Key Features of Indian Chemical Stocks
The key features of Indian chemical stocks are explained below:
Diversity: The Indian chemical industry is extremely diverse. Indian chemical companies manufacture a variety of products, like adhesives, sealants, construction chemicals, agrochemicals, basic chemicals, hydrofluorocarbons, etc. Hence, you have a lot to choose from, if you want to invest in Indian chemical companies.
Global Exposure: Several chemical manufacturers in India sell their products in the global market, apart from catering to the needs of Indian consumers. Hence, you can benefit from global exposure by investing in such companies.
Dividend Payouts: Many chemical manufacturers in India pay dividends. Hence, if you are keen on receiving dividend payments, then you should invest in chemical stocks that have a track-record of paying dividends regularly.

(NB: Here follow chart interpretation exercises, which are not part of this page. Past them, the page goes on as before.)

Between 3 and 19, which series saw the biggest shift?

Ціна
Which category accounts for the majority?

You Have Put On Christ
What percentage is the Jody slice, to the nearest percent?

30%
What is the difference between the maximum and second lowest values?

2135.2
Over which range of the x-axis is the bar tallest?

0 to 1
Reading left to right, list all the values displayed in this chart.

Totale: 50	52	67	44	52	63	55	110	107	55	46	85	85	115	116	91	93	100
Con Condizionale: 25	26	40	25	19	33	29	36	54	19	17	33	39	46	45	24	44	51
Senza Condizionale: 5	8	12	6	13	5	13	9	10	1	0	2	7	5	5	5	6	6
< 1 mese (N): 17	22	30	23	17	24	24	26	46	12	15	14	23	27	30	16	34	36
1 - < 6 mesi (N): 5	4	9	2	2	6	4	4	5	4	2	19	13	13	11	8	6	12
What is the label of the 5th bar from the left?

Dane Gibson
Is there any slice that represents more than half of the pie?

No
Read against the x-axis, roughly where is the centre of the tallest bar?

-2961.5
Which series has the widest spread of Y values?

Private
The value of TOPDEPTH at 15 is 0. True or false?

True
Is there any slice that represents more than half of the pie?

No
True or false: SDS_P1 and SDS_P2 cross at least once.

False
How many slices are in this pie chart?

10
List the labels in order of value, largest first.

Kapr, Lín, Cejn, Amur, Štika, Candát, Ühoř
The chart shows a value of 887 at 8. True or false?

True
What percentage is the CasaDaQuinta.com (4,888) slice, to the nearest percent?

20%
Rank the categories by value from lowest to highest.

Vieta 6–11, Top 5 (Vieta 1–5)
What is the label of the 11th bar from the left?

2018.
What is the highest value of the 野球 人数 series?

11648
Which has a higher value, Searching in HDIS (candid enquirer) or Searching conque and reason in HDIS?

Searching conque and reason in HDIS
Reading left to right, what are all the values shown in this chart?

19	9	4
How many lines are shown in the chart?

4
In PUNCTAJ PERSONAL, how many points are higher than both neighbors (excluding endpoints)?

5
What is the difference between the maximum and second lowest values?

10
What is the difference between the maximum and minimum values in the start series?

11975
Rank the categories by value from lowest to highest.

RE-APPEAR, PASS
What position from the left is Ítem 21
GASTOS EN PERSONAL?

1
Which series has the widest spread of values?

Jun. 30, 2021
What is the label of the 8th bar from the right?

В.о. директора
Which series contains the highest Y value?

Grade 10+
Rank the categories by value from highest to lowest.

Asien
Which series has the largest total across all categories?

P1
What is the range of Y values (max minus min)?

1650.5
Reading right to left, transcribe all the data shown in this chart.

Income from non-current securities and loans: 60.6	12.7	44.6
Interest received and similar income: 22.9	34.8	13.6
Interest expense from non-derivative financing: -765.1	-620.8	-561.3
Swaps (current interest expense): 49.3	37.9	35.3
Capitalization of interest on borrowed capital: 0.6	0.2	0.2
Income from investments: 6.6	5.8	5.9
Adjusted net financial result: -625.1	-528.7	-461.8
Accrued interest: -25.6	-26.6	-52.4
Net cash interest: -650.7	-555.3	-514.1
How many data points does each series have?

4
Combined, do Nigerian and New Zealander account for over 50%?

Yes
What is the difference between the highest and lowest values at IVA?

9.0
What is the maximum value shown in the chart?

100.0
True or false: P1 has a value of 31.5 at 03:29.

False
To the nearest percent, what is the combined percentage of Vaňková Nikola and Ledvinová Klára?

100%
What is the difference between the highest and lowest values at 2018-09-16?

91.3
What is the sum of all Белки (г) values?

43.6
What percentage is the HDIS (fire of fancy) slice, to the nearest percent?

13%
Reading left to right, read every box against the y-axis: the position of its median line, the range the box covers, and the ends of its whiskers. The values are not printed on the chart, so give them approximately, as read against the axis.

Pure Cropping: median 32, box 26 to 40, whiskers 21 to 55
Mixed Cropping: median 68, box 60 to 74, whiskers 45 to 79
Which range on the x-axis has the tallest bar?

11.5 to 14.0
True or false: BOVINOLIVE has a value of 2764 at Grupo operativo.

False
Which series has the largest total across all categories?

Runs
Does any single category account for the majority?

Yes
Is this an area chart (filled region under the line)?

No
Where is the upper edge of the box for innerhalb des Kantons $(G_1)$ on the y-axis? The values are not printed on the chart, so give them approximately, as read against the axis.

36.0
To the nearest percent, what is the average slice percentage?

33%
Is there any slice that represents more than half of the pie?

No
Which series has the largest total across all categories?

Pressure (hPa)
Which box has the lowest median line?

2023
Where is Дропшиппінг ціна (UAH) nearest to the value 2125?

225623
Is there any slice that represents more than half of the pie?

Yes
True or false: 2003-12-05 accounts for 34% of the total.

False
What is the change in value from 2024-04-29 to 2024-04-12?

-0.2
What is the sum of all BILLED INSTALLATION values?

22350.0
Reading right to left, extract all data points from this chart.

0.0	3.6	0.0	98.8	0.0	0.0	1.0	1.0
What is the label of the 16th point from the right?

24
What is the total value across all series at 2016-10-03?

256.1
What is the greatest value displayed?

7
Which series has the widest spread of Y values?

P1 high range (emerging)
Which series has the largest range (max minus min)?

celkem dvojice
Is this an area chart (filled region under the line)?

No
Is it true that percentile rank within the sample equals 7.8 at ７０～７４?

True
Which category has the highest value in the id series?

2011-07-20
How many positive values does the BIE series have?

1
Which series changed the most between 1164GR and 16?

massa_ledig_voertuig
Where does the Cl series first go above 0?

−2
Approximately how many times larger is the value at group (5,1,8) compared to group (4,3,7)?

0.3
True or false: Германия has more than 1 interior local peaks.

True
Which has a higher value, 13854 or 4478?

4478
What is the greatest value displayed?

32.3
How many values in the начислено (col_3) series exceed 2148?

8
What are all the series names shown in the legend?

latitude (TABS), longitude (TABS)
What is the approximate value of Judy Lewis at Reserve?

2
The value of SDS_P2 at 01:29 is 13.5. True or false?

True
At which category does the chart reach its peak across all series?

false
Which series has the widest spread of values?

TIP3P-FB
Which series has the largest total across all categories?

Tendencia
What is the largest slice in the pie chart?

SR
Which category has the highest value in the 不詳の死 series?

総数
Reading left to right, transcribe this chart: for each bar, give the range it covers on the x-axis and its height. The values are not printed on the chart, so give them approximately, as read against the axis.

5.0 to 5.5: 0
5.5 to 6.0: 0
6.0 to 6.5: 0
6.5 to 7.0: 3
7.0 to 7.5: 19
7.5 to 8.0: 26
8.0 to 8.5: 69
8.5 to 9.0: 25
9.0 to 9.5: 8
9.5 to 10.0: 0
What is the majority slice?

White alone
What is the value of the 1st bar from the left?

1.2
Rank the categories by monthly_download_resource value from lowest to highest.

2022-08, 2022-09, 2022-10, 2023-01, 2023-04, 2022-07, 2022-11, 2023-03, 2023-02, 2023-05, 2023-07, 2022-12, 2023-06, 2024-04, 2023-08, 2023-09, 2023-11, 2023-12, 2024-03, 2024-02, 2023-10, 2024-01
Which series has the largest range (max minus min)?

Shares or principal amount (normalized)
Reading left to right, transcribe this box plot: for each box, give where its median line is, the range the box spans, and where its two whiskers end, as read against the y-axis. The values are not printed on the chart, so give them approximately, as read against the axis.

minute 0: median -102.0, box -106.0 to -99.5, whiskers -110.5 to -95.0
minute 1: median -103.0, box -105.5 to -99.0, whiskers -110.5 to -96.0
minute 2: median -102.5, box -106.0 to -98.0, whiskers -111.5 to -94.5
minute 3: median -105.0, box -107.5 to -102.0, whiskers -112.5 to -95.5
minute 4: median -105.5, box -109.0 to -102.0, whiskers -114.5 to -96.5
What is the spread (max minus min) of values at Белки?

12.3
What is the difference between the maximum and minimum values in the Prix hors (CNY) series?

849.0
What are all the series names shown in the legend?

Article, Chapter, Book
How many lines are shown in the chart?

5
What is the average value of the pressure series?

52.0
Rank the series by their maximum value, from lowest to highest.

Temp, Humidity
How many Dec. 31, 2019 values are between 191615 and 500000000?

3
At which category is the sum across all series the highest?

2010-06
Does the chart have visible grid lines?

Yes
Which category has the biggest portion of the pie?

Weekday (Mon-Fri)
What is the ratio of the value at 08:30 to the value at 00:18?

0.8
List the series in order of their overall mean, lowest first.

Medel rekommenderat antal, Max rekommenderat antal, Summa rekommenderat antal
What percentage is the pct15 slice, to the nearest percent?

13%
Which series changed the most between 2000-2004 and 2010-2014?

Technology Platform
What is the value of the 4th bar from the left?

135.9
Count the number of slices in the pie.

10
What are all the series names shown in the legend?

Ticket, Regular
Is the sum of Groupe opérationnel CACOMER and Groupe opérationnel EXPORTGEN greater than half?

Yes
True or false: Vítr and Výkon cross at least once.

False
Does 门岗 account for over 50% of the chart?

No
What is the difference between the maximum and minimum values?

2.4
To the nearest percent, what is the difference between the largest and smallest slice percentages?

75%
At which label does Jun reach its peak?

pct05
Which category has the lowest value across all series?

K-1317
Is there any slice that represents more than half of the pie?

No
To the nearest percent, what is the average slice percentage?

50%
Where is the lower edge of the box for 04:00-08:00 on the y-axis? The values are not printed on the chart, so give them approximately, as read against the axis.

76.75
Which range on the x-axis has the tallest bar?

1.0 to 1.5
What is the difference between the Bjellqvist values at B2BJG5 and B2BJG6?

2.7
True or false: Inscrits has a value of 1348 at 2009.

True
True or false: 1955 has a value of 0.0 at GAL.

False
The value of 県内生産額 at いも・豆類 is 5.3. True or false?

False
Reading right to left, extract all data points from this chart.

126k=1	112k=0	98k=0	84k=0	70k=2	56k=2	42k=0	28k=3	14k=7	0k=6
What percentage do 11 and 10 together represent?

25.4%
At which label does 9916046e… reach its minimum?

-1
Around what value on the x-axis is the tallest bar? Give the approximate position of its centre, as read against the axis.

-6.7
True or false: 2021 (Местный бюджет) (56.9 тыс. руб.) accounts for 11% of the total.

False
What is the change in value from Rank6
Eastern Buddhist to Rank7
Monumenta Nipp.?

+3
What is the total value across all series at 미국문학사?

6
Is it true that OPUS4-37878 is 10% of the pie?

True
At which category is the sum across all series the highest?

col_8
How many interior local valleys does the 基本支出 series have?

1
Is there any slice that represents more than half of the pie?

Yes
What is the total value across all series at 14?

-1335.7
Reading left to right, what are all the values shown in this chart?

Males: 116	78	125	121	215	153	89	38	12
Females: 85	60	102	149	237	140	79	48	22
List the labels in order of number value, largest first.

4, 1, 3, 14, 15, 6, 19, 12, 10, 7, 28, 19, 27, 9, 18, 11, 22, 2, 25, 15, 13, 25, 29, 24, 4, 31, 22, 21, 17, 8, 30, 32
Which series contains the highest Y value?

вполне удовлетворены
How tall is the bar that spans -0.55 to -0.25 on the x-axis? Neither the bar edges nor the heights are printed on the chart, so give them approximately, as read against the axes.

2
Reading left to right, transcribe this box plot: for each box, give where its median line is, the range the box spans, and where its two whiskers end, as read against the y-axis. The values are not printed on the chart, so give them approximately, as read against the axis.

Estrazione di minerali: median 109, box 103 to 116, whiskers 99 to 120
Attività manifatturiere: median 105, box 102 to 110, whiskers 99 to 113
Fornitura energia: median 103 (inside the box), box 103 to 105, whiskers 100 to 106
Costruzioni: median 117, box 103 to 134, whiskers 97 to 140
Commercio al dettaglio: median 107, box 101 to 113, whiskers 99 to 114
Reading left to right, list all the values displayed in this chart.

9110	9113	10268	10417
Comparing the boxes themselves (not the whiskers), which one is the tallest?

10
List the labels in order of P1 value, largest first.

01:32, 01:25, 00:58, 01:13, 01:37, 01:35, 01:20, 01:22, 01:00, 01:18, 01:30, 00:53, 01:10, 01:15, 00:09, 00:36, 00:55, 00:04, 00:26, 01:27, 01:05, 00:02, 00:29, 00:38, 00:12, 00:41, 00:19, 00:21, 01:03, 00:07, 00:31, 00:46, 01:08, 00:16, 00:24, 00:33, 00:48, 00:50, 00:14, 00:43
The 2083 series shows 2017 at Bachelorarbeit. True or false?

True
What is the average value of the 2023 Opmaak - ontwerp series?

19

Cyclical Nature: The business of several chemical manufacturers is closely tied to the ups and downs of the Indian and global economy. When the economy expands, the demand for chemicals from industries, like automotive, consumer goods, and construction, grows. However, when the economy slows down, the demand for chemicals is affected.
Competitive Pressure: The chemical industry is extremely competitive both domestically and globally. This can create a lot of pressure on the prices of chemicals. Besides, companies have to invest in R&D to improve their products. Otherwise, they can lose their business to competition.
How to Invest in Chemical Stocks?
To invest in chemical stocks, you need to first research the business of such stocks. Hence, you should learn about the products of chemical companies you are keen on. You must also analyse their financial performance. For example, you should check their sales and profit growth. You should also check whether they are able to generate free cash flows or not.
Besides, you should open demat account to invest in chemical stocks. Hence, you must thoroughly research the services and charges of several brokers before opening a demat account.
Conclusion
If you trade in the Indian stock market and are keen to invest in chemical stocks, you have a lot of options to choose from. Moreover, the Indian chemical industry is growing at a decent rate. Hence, it can provide you with investment opportunities.
That said, you must keep in mind that the chemical sector is highly cyclical in nature. Its prospects depend upon the local and global economy. So, you should do proper research before investing in a chemical stock.
Disclaimer: Investments in the securities market are subject to market risk, read all related documents carefully before investing.
This content is for educational purposes only. Securities quoted are exemplary and not recommendatory.